Over the years various organizations have spent huge amount of funds and have invested a lot of knowledge in building applications.
These legacy applications have evolved over many years with day-to-day business processes tightly intigrated with in them containing a lot of knowledge and data.
But with the advent of internet and collapsing of boundaries, these legacy systems have become huge bottle necks for companies looking to expand over the internet and take their business processes to a higher level.
Several companies want to leverage the power of the internet but do not wish scrapt the legacy and start from scratch as the legacy application as it is reliable, built as per organizational processes and needs.
If it has to be built from scratch then it would require a huge timeframe and cost.
The best way to tackle this bottleneck is to web enable the legacy application, as it would be "fast to market" since the new system is based on existing legacy business logic.
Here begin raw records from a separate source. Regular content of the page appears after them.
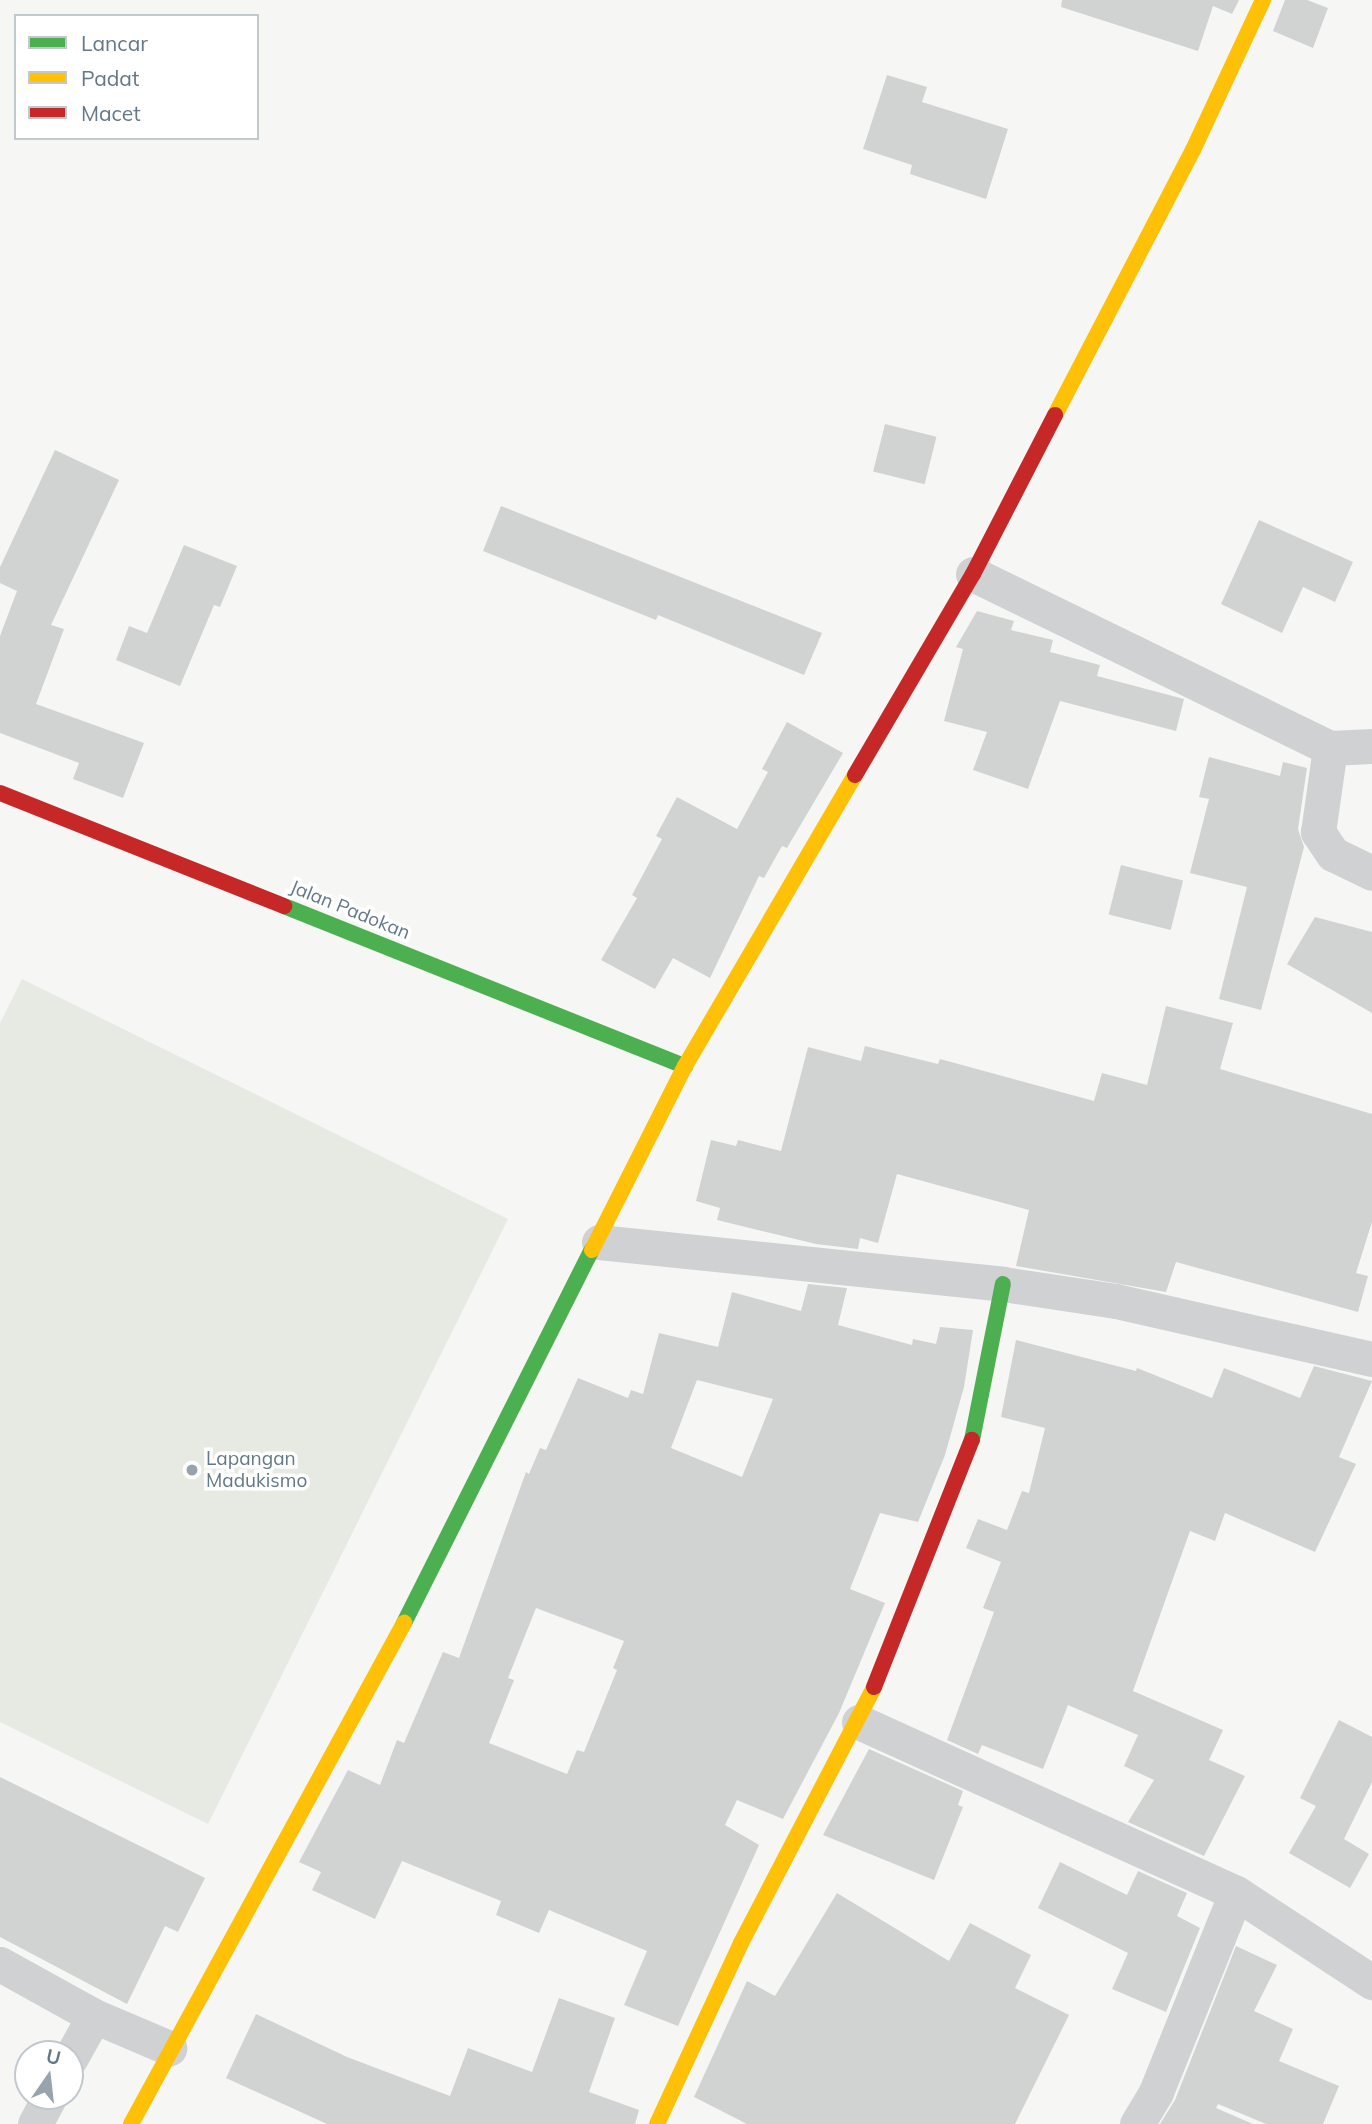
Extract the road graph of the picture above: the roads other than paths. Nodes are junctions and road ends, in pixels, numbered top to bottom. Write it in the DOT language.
graph roads {
  1 [pos="1263,0"];
  2 [pos="973,574"];
  3 [pos="1372,746"];
  4 [pos="1330,748"];
  5 [pos="0,793"];
  6 [pos="1372,873"];
  7 [pos="685,1066"];
  8 [pos="599,1242"];
  9 [pos="1003,1284"];
  10 [pos="1372,1359"];
  11 [pos="859,1721"];
  12 [pos="1236,1893"];
  13 [pos="0,1964"];
  14 [pos="1372,1982"];
  15 [pos="94,2016"];
  16 [pos="81,2040"];
  17 [pos="169,2048"];
  18 [pos="131,2124"];
  19 [pos="657,2124"];
  20 [pos="1137,2124"];
  1 -- 2 [label="street"];
  2 -- 4 [label="street"];
  2 -- 7 [label="street"];
  3 -- 4 [label="street"];
  4 -- 6 [label="street"];
  5 -- 7 [label="street, Jalan Padokan"];
  7 -- 8 [label="street"];
  8 -- 9 [label="street"];
  8 -- 17 [label="street"];
  9 -- 10 [label="street"];
  9 -- 11 [label="street"];
  11 -- 12 [label="street"];
  11 -- 19 [label="street"];
  12 -- 14 [label="street"];
  12 -- 20 [label="street"];
  13 -- 15 [label="street"];
  15 -- 16 [label="street"];
  15 -- 17 [label="street"];
  17 -- 18 [label="street"];
}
Shorter "time to market" and "reuse" of existing logic means lower costs to the company where reliability and processes remain intact.
The Web-Enabling Process
Legacy Software Assessment
This step consists of identifying the individual processes and components that will be web enabled. Assessment of each process and component is essential in development of the protal.
GAP Analysis and Architecture
After the processes and components have been identified for web enabling; the next step is to identify gaps between what is available in legacy application versus what needs to be achieved in the web enabled portal.
The GAP Analysis will provide the base for what needs to be built a fresh along with reusing old business logic.
Developing Bridging Components
Bridging Components are peices of code which enable communication between the web components and the existing legacy components.
Introduction of Web Portal
Web Portal is built which accesses its own business logic along with the Bridging components to seamlessly web enable the legacy application.